Task to carry out: Reproduce word for word the lines between those holding "shy lifestyle and" and "Send magic link", inclusive, and nothing else from the data below.

** Opening Material for this task block **

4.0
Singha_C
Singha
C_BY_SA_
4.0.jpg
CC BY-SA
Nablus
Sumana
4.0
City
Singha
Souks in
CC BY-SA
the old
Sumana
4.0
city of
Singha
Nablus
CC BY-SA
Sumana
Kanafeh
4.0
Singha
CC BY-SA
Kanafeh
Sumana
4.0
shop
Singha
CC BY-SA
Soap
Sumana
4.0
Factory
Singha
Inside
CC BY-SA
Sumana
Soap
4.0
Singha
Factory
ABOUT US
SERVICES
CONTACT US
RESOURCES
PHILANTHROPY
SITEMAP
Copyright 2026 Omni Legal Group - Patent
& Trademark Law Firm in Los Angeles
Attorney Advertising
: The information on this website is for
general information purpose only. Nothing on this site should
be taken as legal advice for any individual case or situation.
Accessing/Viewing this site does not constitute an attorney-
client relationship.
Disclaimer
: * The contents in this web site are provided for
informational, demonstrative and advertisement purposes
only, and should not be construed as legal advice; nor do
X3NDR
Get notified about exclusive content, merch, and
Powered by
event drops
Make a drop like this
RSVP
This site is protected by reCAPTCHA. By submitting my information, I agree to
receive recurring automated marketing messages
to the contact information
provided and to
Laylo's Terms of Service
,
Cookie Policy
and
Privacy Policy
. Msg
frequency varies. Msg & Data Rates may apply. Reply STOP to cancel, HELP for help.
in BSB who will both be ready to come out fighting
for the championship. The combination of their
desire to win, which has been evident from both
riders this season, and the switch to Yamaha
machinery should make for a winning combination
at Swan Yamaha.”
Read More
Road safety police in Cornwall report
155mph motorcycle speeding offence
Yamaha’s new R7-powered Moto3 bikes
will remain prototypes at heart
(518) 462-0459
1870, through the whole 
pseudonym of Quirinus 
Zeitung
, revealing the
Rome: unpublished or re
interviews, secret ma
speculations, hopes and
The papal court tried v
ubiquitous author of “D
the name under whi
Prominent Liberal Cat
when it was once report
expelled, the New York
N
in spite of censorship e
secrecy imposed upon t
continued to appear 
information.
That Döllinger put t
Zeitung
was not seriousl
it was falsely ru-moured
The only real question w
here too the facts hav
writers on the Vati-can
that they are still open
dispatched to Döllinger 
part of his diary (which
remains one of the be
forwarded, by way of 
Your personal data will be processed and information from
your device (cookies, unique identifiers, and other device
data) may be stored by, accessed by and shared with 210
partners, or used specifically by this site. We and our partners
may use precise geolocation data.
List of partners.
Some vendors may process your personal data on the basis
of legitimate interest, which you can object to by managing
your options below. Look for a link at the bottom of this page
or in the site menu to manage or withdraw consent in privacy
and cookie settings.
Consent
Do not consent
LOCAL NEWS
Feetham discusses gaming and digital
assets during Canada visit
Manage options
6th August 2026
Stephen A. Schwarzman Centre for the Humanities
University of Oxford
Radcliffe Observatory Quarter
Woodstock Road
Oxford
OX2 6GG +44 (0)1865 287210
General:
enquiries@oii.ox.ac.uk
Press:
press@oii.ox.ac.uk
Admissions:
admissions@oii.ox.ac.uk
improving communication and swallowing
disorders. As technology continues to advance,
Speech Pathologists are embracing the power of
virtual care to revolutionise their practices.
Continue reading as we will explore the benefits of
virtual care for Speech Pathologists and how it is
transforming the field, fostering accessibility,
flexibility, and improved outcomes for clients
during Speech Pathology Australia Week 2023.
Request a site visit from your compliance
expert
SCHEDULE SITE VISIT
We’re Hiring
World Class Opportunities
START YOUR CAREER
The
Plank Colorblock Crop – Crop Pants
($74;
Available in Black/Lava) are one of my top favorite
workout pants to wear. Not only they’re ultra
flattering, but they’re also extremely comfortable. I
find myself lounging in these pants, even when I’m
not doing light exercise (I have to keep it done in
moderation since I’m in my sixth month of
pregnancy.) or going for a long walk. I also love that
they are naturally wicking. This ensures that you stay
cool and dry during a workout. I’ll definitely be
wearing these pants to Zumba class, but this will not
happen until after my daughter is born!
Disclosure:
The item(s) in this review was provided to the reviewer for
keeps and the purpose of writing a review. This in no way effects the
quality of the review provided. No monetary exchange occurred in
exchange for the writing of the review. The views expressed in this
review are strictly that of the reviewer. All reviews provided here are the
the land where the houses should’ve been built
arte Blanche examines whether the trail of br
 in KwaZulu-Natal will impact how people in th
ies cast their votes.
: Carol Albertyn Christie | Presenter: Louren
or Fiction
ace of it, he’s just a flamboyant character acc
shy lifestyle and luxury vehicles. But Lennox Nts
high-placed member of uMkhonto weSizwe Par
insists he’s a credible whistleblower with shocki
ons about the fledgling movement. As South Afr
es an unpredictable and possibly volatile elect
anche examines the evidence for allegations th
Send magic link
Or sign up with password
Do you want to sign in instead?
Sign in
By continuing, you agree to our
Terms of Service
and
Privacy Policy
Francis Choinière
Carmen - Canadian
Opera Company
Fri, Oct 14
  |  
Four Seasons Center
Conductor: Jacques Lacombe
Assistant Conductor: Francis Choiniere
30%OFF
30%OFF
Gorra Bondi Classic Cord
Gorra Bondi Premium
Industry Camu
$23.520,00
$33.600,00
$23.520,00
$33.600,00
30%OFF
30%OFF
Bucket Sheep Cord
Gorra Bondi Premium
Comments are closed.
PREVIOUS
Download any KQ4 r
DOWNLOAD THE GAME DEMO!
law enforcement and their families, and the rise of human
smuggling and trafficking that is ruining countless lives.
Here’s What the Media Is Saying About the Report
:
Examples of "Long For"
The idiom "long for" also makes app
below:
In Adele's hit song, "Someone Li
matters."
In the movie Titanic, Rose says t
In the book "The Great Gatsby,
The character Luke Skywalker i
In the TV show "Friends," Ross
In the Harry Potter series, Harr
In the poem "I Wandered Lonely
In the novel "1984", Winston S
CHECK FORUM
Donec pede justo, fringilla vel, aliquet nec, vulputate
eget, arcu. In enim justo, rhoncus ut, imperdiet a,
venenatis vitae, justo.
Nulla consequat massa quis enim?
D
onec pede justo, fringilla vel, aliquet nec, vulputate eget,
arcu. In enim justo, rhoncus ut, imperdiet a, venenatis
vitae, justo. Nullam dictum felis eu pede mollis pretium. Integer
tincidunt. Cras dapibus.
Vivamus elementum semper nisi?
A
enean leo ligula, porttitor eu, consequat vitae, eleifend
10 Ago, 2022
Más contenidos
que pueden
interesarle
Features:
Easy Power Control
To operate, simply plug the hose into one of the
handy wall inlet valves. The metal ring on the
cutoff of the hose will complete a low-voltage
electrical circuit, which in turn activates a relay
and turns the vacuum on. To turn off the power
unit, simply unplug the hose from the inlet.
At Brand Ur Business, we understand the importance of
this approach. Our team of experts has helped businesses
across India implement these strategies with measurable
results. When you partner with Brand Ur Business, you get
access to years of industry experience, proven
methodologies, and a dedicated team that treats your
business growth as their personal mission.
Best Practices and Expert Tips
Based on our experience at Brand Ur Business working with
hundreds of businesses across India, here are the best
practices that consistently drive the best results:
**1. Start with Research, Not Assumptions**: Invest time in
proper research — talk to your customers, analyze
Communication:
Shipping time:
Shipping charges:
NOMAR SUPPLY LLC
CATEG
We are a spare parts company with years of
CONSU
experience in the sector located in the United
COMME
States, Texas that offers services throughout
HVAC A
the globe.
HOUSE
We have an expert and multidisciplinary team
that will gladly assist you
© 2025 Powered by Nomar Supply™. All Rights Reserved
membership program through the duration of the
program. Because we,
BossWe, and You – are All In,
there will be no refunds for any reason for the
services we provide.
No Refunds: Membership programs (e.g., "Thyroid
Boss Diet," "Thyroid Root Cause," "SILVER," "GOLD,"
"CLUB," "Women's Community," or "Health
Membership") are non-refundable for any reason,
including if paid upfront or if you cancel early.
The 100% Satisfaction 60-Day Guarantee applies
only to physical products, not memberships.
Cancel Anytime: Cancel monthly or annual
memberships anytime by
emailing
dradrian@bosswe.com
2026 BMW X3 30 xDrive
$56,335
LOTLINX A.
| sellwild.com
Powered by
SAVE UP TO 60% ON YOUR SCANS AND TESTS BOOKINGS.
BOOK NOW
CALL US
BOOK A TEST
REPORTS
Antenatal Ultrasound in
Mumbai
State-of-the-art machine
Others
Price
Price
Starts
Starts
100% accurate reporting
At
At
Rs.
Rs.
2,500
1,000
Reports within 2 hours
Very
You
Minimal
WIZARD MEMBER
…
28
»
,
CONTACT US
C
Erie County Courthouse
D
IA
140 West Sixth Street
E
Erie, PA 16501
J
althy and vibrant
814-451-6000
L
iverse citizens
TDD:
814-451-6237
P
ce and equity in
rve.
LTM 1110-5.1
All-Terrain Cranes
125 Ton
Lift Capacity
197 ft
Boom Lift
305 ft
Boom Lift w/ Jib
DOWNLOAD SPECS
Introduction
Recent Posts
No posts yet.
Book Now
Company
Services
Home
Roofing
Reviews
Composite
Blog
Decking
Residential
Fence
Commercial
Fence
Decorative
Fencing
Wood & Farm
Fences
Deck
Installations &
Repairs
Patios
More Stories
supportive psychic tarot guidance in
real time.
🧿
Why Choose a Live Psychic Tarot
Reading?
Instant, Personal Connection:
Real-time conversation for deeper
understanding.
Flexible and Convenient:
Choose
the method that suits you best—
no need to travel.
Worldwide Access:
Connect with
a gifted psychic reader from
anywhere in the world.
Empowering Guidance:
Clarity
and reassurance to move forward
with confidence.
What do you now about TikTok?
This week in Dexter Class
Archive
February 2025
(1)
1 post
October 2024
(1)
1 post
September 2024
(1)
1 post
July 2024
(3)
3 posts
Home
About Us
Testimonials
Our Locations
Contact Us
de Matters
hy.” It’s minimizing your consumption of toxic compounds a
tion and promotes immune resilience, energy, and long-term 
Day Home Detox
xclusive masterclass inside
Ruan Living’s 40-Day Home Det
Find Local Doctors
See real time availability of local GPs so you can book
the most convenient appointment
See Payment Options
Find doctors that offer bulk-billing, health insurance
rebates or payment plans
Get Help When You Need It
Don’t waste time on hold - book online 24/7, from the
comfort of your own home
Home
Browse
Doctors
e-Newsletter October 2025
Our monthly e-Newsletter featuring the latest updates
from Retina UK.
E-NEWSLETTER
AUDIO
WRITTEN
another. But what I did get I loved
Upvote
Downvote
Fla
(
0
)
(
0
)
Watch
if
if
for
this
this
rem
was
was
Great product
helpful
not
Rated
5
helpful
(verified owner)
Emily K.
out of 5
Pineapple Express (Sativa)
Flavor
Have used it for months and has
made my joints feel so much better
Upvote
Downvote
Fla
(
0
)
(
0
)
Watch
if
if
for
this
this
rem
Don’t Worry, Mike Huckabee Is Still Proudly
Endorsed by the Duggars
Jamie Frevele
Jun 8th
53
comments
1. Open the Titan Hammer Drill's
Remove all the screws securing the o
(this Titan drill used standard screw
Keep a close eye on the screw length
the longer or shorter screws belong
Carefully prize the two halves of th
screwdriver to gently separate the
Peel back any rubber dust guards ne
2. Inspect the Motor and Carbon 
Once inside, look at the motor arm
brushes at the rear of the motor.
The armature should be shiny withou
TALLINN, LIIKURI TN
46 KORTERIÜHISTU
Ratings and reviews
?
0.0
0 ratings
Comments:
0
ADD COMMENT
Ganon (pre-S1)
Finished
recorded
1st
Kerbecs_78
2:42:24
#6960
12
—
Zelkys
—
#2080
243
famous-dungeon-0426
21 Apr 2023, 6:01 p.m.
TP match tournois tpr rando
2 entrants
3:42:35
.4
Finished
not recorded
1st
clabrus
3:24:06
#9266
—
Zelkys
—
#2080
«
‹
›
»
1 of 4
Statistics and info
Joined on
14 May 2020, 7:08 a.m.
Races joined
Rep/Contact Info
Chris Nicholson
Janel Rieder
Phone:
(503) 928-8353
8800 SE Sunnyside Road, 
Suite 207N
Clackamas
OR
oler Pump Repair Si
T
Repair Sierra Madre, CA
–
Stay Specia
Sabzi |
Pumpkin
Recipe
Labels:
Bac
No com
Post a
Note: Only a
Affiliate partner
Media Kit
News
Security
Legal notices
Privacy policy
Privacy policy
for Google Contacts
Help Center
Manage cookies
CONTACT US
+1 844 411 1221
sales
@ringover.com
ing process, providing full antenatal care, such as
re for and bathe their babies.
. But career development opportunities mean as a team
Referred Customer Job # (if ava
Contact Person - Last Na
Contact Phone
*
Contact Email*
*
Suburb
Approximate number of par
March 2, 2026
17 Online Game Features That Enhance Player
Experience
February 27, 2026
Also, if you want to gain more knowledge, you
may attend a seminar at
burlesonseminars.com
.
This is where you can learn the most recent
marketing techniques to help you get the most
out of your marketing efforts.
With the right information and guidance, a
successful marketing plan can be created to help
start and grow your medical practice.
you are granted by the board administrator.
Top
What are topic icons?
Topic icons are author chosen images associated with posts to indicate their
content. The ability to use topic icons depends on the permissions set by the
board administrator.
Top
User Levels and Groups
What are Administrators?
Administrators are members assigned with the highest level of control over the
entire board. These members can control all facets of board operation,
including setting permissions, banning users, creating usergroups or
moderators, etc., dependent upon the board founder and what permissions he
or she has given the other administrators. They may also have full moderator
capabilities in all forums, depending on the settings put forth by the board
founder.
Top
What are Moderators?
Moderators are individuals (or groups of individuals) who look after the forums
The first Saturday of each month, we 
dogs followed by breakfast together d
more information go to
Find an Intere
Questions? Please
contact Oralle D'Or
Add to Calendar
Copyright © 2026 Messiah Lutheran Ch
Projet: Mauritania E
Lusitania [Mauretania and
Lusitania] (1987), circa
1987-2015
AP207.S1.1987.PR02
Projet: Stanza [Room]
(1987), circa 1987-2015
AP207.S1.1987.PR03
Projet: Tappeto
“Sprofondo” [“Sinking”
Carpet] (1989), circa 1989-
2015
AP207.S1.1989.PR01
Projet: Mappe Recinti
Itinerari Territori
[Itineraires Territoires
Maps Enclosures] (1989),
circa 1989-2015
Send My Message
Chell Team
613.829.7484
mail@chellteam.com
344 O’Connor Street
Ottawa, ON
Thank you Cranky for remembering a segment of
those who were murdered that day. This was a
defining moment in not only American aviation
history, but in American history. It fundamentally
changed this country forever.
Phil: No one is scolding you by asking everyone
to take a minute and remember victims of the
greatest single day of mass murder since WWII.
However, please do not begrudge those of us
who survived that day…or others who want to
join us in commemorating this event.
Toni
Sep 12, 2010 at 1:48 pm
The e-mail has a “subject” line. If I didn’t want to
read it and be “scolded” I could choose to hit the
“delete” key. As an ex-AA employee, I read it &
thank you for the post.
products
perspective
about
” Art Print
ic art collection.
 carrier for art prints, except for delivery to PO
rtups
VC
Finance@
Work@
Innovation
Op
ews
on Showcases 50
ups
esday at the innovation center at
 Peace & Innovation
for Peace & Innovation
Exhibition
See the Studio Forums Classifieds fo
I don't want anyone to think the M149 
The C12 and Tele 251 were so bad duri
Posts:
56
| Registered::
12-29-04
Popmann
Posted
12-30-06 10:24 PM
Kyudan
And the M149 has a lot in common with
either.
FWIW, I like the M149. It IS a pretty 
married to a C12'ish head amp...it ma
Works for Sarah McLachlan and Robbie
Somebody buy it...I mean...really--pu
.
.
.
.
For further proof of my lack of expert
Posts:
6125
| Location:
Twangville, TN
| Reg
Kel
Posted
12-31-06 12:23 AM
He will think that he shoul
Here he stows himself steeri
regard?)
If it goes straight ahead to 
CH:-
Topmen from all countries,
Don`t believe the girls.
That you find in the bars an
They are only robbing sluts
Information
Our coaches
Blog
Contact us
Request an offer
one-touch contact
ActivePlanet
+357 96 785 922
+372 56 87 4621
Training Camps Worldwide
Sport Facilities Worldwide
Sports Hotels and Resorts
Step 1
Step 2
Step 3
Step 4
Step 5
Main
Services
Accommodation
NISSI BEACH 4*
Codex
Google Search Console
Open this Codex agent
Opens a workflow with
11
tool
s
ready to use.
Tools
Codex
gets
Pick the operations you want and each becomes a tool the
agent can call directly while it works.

** Closing Material for this task block **

Problem solution:
shy lifestyle and luxury vehicles. But Lennox Nts
high-placed member of uMkhonto weSizwe Par
insists he’s a credible whistleblower with shocki
ons about the fledgling movement. As South Afr
es an unpredictable and possibly volatile elect
anche examines the evidence for allegations th
Send magic link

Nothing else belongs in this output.